The newly elected Mount Currie band council is trying to stay on course despite allegations this week of a corrupt election and an appeal to recount the ballots.
Council candidate Nadine Pascal, who lost the 12 th and final seat on council by just one vote in the March 7 election, has filed a formal notice of appeal to the federal department of Indian and Northern Affairs Canada (INAC).
The appeal for a recount, which highlights what she says is a "corrupt election process," has had a widespread impact on the small First Nations community.
All 45 candidates for council were notified of the appeal earlier this month. They have 14 days to respond to INAC about it.
"The corruption allegations are inaccurate," said the band's senior administrator Daniel Sailland this week. "However, it's up to this process to verify that. And they will."
When contacted by Pique Newsmagazine , Pascal said she had been asked not to speak to the media. She referred all questions back to Sailland.

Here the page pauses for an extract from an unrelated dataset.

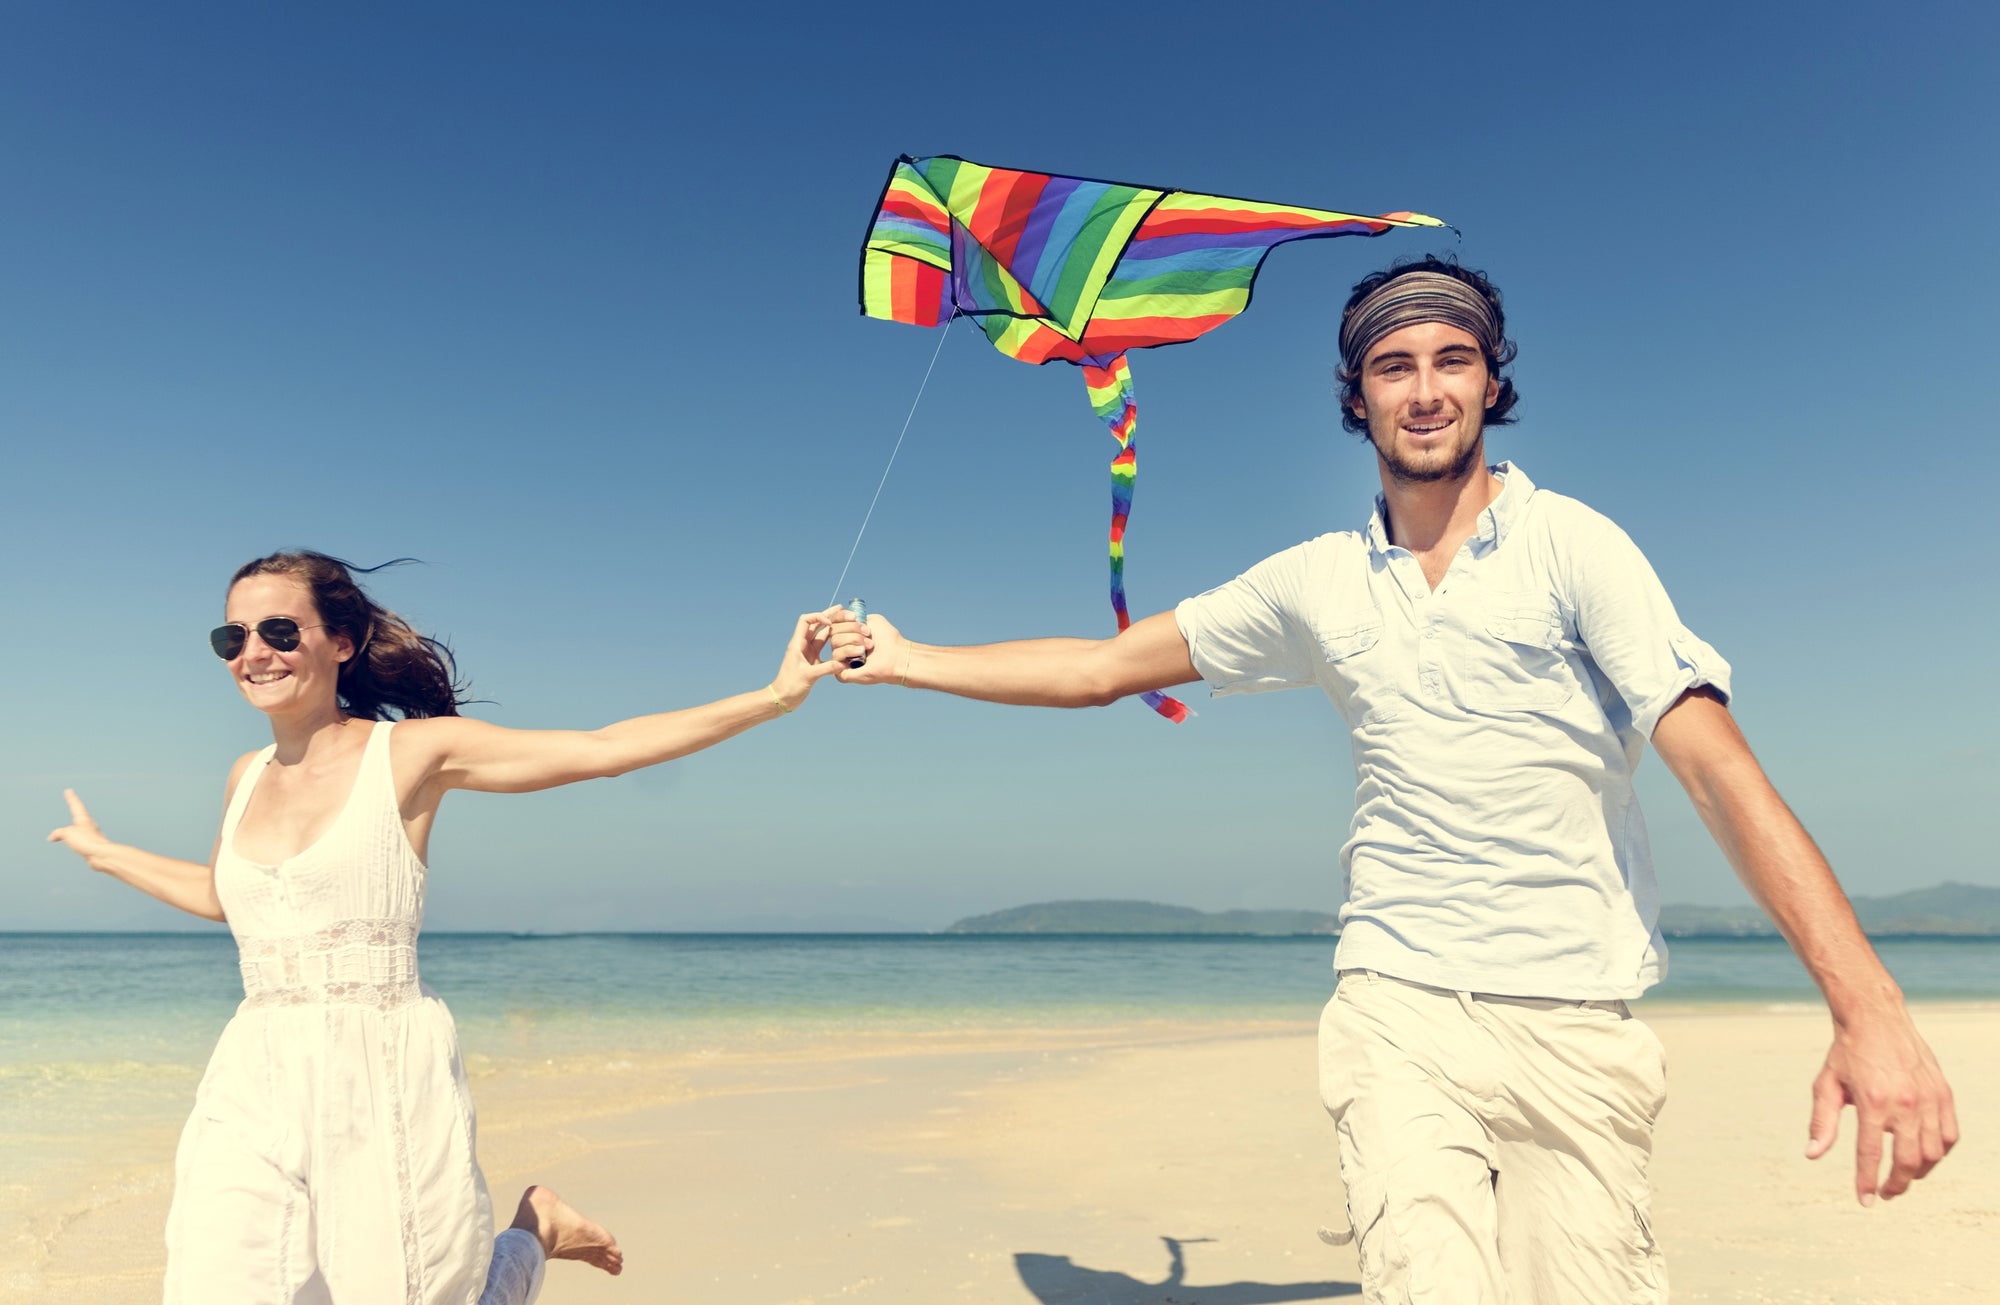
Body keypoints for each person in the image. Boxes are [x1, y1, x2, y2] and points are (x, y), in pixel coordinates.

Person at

Pascal lost the election by one vote, receiving 179 votes to Patricia Willliams's 180 votes.
In her sworn affadavit to INAC Pascal wrote:
"There were discrepancies with the election process and the ballot count which resulted in corrupt practice and my candidacy losing the election by one vote."
Among other things, Pascal said the eligible voters' list did not have updated mailing information for members living off reserve. Of the 1,301 eligible voters, 450 live off reserve. Only 62 band members voted from off reserve and at least 250 did not receive ballots to vote because the band office did not have updated mailing information.
Pascal's appeal also said the ballot sheet was confusing.
Like all First Nations communities, band elections in Mount Currie are governed by the Indian Act Election Regulations. Those regulations are different from other Canadian election rules. Elections BC, for example, requires an automatic recount when the margin is fewer than 100 votes. That's why the votes were recounted in the close race between Liberal candidate Wally Oppal who won by two votes against independent Vicki Huntington in the May 12 provincial election. The recount this week showed Oppal losing by 32 votes.
That automatic recount is not the case in close First Nations' elections.
"There are no provisions for recount (under the Indian Act Election Regulations)," said Electoral Officer Fred Schiffner. "Absolutely none."
Schiffner was in charge of the elections at Mount Currie on March 7. He is the owner and principal of Schiffner Consultants, a company which provides election services to First Nations communities, doing things like providing polling booths, ballot boxes, ballot counting and results posting.